Absolutely. So initially they realized they couldn't find deep sea divers within the special forces.
because uh deep sea divers are people who can go a hundred meters below the surface of the ocean and that's a kind of a rare skill and it requires a specialized skill set and training. So in the end they decided to recruit civilians And they put together a group of extremely experienced divers, among whom was the sole female member of this operation, this woman who became in fact instrumental because she encouraged the crew to dive in a kind of a very dangerous
Storm.
And is it true that many of the people involved wanted to call it off at that point because it was too dangerous and she's the one that said no, let's carry on.
That's what they told me. At one point during the storm they had s something akin to vote on the boat because the skipper was worried about letting them dive in the weather. And the divers were not terribly keen as well. And that's when the woman stood up and said uh that she was willing to do it herself, which I think embarrassed perhaps the man into doing it after all.
But what does this and other attacks tell us about the shape and the tactics, the strategies in modern warfare, particularly in Europe?
Look, this attack was an absolute watershed moment because prior to this, infrastructure of that size, you know, mega infrastructure, critical infrastructure has never even been attempted before. And the Ukrainians proved that it's not only possible but it's kind of relatively easy if you find people with the right skill set who are willing to put their lives on the line for the mission. So the the whole thing costs of around two hundred fifty thousand dollars.
Which is incredibly cheap, especially if you consider that the pipeline system costs twenty billion to build. And I think increasingly we'll be seeing this type of shadow warfare, hybrid warfare, asymmetric warfare. And we have been seeing it. I mean Europe has been facing Russian operations on its soil. I mean you saw the B B C I think revealed recently that properties belonging to Kies Tar.
Yeah.
Prime Minister had been torched by people ultimately hired by the Russian Secret Services. And finally, this is also something very typical for the Ukrainian war of defence. against Russian aggression because they're facing a superior enemy, numerically superior in terms of resources, and they have to resort to asymmetric methods. to damage the war effort of the Russians. And a few days before this interview the Ukrainians destroyed the Russian refinery in Moscow.
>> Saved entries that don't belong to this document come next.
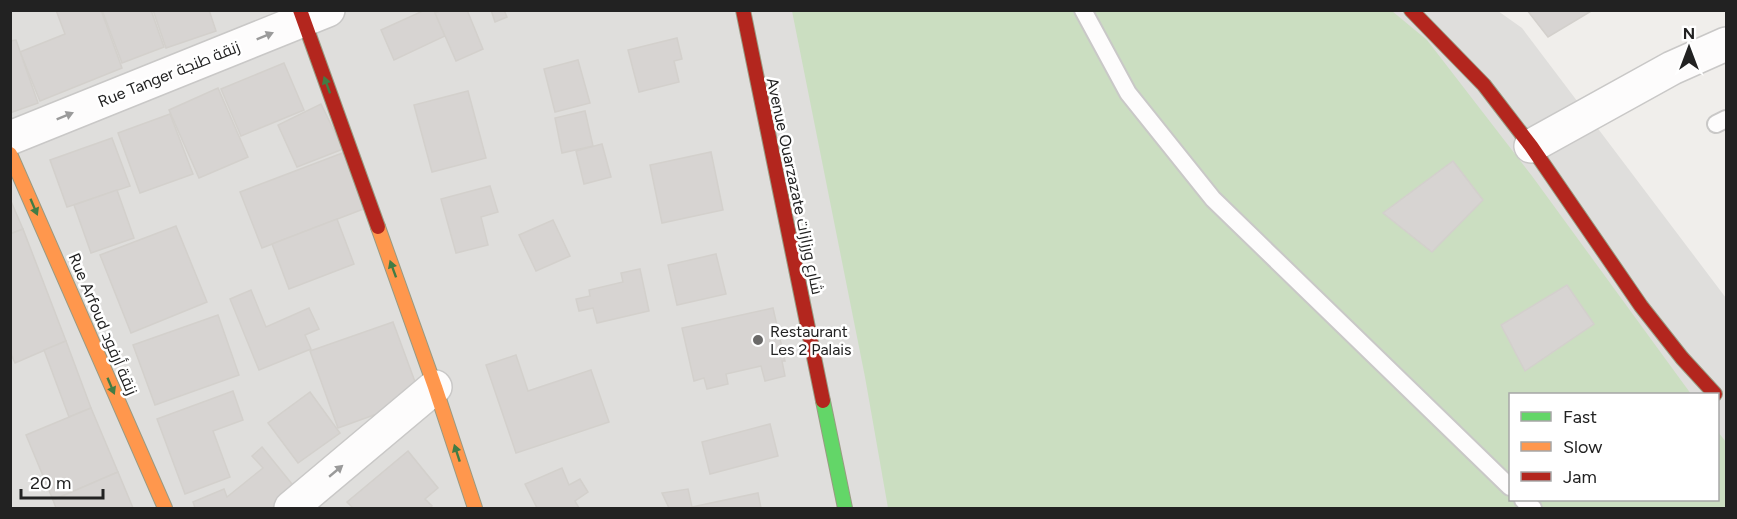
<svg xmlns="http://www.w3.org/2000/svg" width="1737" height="519" font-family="Figtree,Cairo,sans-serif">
  <rect width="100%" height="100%" fill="#f0eeeb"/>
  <path fill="#dfdedc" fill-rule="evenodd" d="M10 11H1498L1522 28 1726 298V508H11ZM1510 394H1718V500H1510Z"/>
  <polygon fill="#cbdec1" points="792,11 1392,11 1427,40 1532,176 1691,394 1510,394 1510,500 1718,500 1718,432 1726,442 1726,508 888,508 865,377"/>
  <g fill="#d7d4d2" stroke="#d3d0cc" stroke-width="1.5">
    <polygon points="56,10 101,10 122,68 40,101 20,52 65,34"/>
    <polygon points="102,10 151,10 164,47 122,63"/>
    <polygon points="153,10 209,10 216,31 166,48"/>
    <polygon points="425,10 434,10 445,36 394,60 381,30"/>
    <polygon points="442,10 467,10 483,49 456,61 435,13"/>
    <polygon points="504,10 507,17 495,22 491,10"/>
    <polygon points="1527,10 1593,10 1548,37"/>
    <polygon points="677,38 682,59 674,61 679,82 639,92 628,50"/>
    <polygon points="16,40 38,103 10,113 10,41"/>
    <polygon points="578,60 590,103 555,112 544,69"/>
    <polygon points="284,63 304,110 241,136 221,89"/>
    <polygon points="218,88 248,157 199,178 169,110"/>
    <polygon points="468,91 486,158 432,172 414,105"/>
    <polygon points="321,104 343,149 297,167 278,125"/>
    <polygon points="585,111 593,146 562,153 555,118"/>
    <polygon points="170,114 193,174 140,193 118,133"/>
    <polygon points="112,138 130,186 67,207 50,160"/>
    <polygon points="602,144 611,177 584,184 576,151"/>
    <polygon points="345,152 366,208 262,248 240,192"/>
    <polygon points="711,152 723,210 662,223 650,165"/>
    <polygon points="1453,161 1483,200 1432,252 1383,213"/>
    <polygon points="490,186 498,212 481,217 488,245 456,253 441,199"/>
    <polygon points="117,190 134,238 91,253 74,205"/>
    <polygon points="10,199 23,229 10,234"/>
    <polygon points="337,219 354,264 289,289 272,244"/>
    <polygon points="553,220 570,256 536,271 519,235"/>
    <polygon points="176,226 207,302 131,333 100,255"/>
    <polygon points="23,229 66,341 15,363 10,352 10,234"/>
    <polygon points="716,254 726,294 677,305 668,265"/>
    <polygon points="640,269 649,311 597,323 593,308 579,311 576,299 590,296 589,290 623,282 621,273"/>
    <polygon points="1567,285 1594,324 1525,371 1501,325"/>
    <polygon points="251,290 266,327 309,308 319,329 305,335 311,349 259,370 230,299"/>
    <polygon points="773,308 785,361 782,361 785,376 765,381 761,366 726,374 728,384 707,389 704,378 694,381 682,328"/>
    <polygon points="218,315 239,375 155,405 133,345"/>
    <polygon points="393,322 421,398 338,428 310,351"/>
    <polygon points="66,341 91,408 69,417 44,350"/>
    <polygon points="516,355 528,391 591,370 609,422 516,453 486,365"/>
    <polygon points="233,391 243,420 213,431 230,477 185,494 157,419"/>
    <polygon points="310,392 340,433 298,463 268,423"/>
    <polygon points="91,408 118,472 53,500 26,435"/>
    <polygon points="770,424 778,456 710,474 702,442"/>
    <polygon points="262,447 296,489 272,508 195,508 193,502 224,489 227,497 263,468 252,456"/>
    <polygon points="408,451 438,488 425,499 432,506 429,508 353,508 347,502"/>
    <polygon points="562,468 569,485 580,479 588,492 575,501 579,508 537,508 525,484"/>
    <polygon points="118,472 133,508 56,508 53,500"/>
    <polygon points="688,489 692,507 758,493 761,508 669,508 662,493"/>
  </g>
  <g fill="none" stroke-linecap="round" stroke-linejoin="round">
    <g stroke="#c9c8c7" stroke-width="20">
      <g id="lane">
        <polyline points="1083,10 1128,93 1213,199 1510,487"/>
        <polyline points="1716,124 1726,119"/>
        <polyline points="1523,500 1533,508"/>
      </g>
    </g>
    <g stroke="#c9c8c7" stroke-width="36">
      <g id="street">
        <polyline points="10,138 328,10"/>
        <polyline points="1531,146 1672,68 1726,44"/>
        <polyline points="291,508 435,387"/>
      </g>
    </g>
    <g stroke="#999a82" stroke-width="16">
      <polyline id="fast" points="823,401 845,508"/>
    </g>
    <g stroke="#999a82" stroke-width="16">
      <g id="slow">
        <polyline points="10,154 165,508"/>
        <polyline points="378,227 435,387 475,508"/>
      </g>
    </g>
    <g stroke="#999a82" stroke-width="16">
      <g id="jam">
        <polyline points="300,10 378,227"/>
        <polyline points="743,10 823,401"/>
        <polyline points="1411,10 1484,85 1531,146 1641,306 1682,358 1715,394"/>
      </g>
    </g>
    <use href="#lane" stroke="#fdfcfc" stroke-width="16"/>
    <use href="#street" stroke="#fdfcfc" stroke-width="33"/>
    <use href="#fast" stroke="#63d668" stroke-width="14"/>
    <use href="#slow" stroke="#ff974d" stroke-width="14"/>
    <use href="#jam" stroke="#b3261e" stroke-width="14"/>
  </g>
  <defs><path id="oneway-solid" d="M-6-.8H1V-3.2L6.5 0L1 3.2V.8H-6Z" transform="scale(1.5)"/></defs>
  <g fill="#9a9a9a">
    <use href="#oneway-solid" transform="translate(265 36) rotate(-22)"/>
    <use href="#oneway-solid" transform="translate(65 116) rotate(-22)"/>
    <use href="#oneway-solid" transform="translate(336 471) rotate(-40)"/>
  </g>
  <g fill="#427c45">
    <use href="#oneway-solid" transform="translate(327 85) rotate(-110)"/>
    <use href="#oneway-solid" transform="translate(34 207) rotate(67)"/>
    <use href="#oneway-solid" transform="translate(393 269) rotate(-110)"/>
    <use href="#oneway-solid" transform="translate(111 386) rotate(67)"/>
    <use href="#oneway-solid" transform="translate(457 453) rotate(-108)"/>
  </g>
  <circle fill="#6a6968" stroke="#fff" stroke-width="2" cx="758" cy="340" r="6"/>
  <g text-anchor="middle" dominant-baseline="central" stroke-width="5" stroke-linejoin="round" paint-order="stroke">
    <g font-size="16" fill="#222" stroke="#fff">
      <text transform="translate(169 74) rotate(-22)">Rue Tanger زنقة طنجة</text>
      <text transform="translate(795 186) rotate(78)">Avenue Ouarzazate شارع ورزازات</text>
      <text transform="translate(103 324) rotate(67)">Rue Arfoud زنقة أرفود</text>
    </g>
    <g font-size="16" fill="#222" stroke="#fff" text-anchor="start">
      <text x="770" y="331">Restaurant<tspan x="770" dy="18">Les 2 Palais</tspan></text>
    </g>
  </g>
  <rect width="1737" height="519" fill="none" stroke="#222222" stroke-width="24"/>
  <rect x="1509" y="393" width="210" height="108" fill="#ffffff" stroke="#a7a7a7" stroke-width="1.5"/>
  <rect x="1521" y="412" width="30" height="9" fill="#63d668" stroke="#a7a7a7" stroke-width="1.5"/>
  <text x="1563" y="423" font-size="18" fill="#222222">Fast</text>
  <rect x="1521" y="442" width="30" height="9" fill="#ff974d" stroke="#a7a7a7" stroke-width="1.5"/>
  <text x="1563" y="453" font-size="18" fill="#222222">Slow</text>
  <rect x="1521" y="472" width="30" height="9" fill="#b3261e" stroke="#a7a7a7" stroke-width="1.5"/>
  <text x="1563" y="483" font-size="18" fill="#222222">Jam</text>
  <g transform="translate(1689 48)" stroke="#ffffff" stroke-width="4.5" paint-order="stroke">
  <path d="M0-4.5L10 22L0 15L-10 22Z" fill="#222222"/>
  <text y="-9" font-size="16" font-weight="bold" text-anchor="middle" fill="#222222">N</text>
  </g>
  <path d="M21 489v9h82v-9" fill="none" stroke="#222222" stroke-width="3"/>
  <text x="30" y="489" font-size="18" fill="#222222" stroke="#ffffff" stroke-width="4.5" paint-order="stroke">20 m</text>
</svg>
But that does throw up moral questions too, doesn't it, for the Ukrainians and their allies.
The Ukrainians say this was critical infrastructure belonging to Russia and fueling cash to Russia and therefore it was a perfectly legitimate target. And they will say they're attacking infrastructure like that every day. So they will say, you know, it's fair game, but you know, in this new age of warfare it the ethical issue will become a moot point in today's warfare.
Oyan Panchewski, their Europe correspondent for the Wall Street Journal. His new book, The Nord Stream Conspiracy, is out now. That's it for this edition. Thanks very much for joining us wherever you are in the world.